Tasks and exercises
**A.** Answer these questions using the blog excerpt, one per line:
(i) At what hour were the workouts the writer plans to return to?
(ii) Whose words does the writer decide to heed?
(iii) In the writer's fire metaphor, what role does Sparks play?
**B.** Reproduce the part of the blog excerpt starting at "I think about the" and ending at "of making excuses.".
**C.** Carry on the blog excerpt from the point where it ends.

Selected extract
'''

Something about today was harder to handle than the rest. I never really thought there was a chance of us getting back together, but the presence of a child confirms that. He officially is married to someone who is basically the same person as I and they have a child. There is tiny, miniscule, infinitesimal part of me that wishes it were me.  

I think about the person I was when he and I were together and it’s largely who I would like to be again. Confident, strong and happy. I didn’t sleep through 5 a.m. workouts, spend time at work looking for other jobs or use Friday nights as an excuse to drink wine alone (OK, maybe the latter occasionally).

I knew what I wanted. And I lost my groove.

If the skinn(ier), healthier, happier, more motivated version of me wasn’t enough then, who is to say it will be if I work to find that woman again?

So there you go, it turns out I am scared of success. Or at least still failing in the face of success.

Which is so beyond stupid.

Maybe being Fearless is a little bit too much to take on at once. Maybe it’s more important to heed Amy Jo Martin’s words and just fear a little bit less right now.  To let myself be vulnerable again and be OK with it, instead of making excuses.

Here’s to 5 a.m. workouts again I guess.

Sunday, October 16, 2011

Eternal Flame (152 Days)

It’s been awhile since I have mentioned Sparks, though I have to admit it was not for lack of thought on my part. I think about him more than I care to admit, especially late at night after one too many drinks when thoughts tend to turn into drunk texts. Even intoxicated, our banter is pretty sizzling and by the end of the conversation, I will inevitably bring up the idea of us getting together.  To which he will check his schedule and turn me down.

And I will feel silly, but brush it off until the next morning when I think “Did I really do that? Again? He has to think I’m psycho, clueless and pitiful.”

To use an extended fire metaphor (you know I love those), I likened the process to me attempting to poke the coals and get the embers to relight, while he was the gust of wind that kept snuffing them out.

'''

Data provided
'''

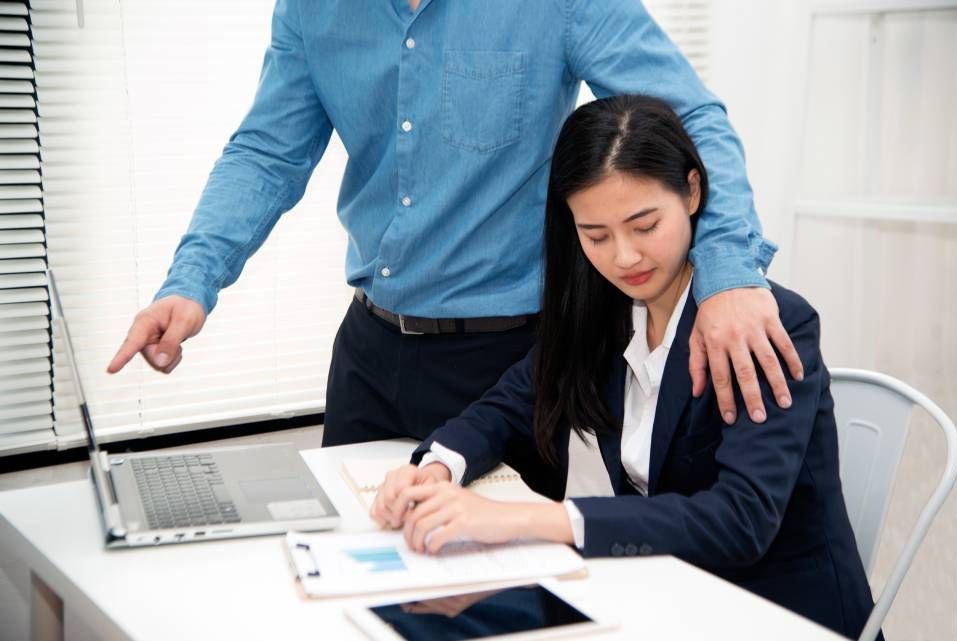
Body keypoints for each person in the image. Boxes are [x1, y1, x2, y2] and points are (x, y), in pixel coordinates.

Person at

'''

Answers for this exercise
**A.**
(i) 5 a.m.
(ii) Amy Jo Martin's
(iii) The gust of wind that kept snuffing out the embers

**B.**
I think about the person I was when he and I were together and it’s largely who I would like to be again. Confident, strong and happy. I didn’t sleep through 5 a.m. workouts, spend time at work looking for other jobs or use Friday nights as an excuse to drink wine alone (OK, maybe the latter occasionally).

I knew what I wanted. And I lost my groove.

If the skinn(ier), healthier, happier, more motivated version of me wasn’t enough then, who is to say it will be if I work to find that woman again?

So there you go, it turns out I am scared of success. Or at least still failing in the face of success.

Which is so beyond stupid.

Maybe being Fearless is a little bit too much to take on at once. Maybe it’s more important to heed Amy Jo Martin’s words and just fear a little bit less right now.  To let myself be vulnerable again and be OK with it, instead of making excuses.

**C.**
After this happened again Thursday evening, I decided Friday morning the fire needed to go out. The sparks needed to be snuffed. And so I sent him a note admitting I knew I was crazy to still hold onto what happened seven months ago and letting him know how foolish I feel for the texts, calls and propositions. I apologized and tried to cover everything up, like a skilled outdoorswoman leaves no trace after putting out a campfire.

To say his response was not what I expected is an understatement.

I’m going to keep the details to myself (well and to two of my BFFs who I immediately shared his email with), but suffice to say, I’m happy with it. I mean, we’re not together and we’re likely not getting together any time soon, but there was apparently no need for me to feel foolish or silly or pitiful and for the first time since it all started, we are clearly on the same page.

In short, the embers have been relit.

As far as Sparks and I are concerned, there is an Eternal Flame.

And because I know it’s been in your head since you read the title:


Saturday, October 8, 2011

Update, Anger & Alchemy (T-Minus 160 Days)

Well I guess this is the new definition of “it’s been awhile.” I think this is probably as long as it’s ever been between entries and I would be very pleased to tell you it’s because I have been quite busy having completely salacious sex with a guy I met while crossing the street.

Alas, that could not be further from the truth.

I carried through on my Sept. 11 promise to do something I had been putting off and I wrote a letter full of things I have wanted to tell someone and never could. This opened up the floodgates and I ended up writing three more letters to people in my past who have been instrumental on making me who I am today – both positively and negatively.

Only one of them got sent.

I decided to reconnect with the man formerly referred to as The Badass. Our breakup was not full of animosity; the timing simply wasn’t right and we eventually grew apart. It happens. Hell, it’s supposed to happen.

I wanted to tell him though how much I appreciated him and, years later, how much I respected his desire for adventure and freedom. He began the quarter-life crisis and the normal time, but instead of letting it fester for years, he took care of it then and figured out his life before he forced himself to become settled in the wrong direction.

Right now, he is my hero.

I eased into conveying all that emotion and took the time to get to know him again over the span of a few emails. We caught up on each other’s families and friends and talked about what we were doing now. We never talked about either’s romantic status, but I expect he is still with the woman who he met while getting over me (his words).

It didn’t really matter though; I eventually told him everything I needed to say and I think we’re at peace enough to continue on, not as friends, but as an old love who is a mere email away. And I feel good about it.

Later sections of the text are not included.